* PROBLEM *
Quote each record exactly, please, leaving none out.

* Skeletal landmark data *

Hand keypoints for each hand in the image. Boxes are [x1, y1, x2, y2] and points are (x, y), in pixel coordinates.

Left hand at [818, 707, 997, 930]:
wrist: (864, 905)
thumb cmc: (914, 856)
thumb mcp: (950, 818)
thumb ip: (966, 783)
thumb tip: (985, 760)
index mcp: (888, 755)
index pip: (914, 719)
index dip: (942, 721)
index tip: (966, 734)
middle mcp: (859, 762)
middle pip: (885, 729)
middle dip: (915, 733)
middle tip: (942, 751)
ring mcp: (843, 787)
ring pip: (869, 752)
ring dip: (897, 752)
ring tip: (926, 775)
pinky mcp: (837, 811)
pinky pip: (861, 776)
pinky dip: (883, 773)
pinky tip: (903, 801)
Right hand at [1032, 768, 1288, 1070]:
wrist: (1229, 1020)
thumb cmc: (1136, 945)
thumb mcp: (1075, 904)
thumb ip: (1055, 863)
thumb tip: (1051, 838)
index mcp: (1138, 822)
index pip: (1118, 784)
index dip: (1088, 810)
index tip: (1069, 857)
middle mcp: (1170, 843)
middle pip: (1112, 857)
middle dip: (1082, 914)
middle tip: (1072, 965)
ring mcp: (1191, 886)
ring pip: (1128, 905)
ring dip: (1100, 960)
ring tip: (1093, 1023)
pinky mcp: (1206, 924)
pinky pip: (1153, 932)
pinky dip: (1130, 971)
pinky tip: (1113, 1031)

* PROBLEM SOLUTION *
Hand keypoints for each hand in the image. Boxes are [x1, y1, x2, y2] and points are (x, y), in pixel coordinates.

Left hand at [818, 707, 997, 930]:
wrist: (864, 905)
thumb cmc: (914, 856)
thumb mcp: (950, 818)
thumb ip: (966, 783)
thumb tip: (985, 760)
index mcp: (888, 755)
index pip: (914, 719)
index dip: (942, 721)
index tip: (966, 734)
middle mcp: (859, 762)
middle pip: (885, 729)
middle dip: (915, 733)
middle tip: (942, 751)
ring mcp: (843, 787)
ring pip: (869, 752)
ring dip: (897, 752)
ring tip: (926, 775)
pinky mcp: (837, 811)
pinky pip: (861, 776)
pinky dip: (883, 773)
pinky tip: (903, 801)
Right hand at [1032, 768, 1288, 1070]:
wrist: (1229, 1020)
thumb cmc: (1136, 945)
thumb mcp: (1075, 904)
thumb ip: (1055, 863)
thumb tip: (1051, 838)
index mcp: (1138, 822)
index pip: (1118, 784)
index dip: (1088, 810)
index tip: (1069, 857)
middle mcp: (1170, 843)
middle pip: (1112, 857)
middle dip: (1082, 914)
middle tip: (1072, 965)
ring mcp: (1191, 886)
ring pip: (1128, 905)
ring dip: (1100, 960)
ring tip: (1093, 1023)
pinky mcp: (1206, 924)
pinky pip: (1153, 932)
pinky dip: (1130, 971)
pinky tip: (1113, 1031)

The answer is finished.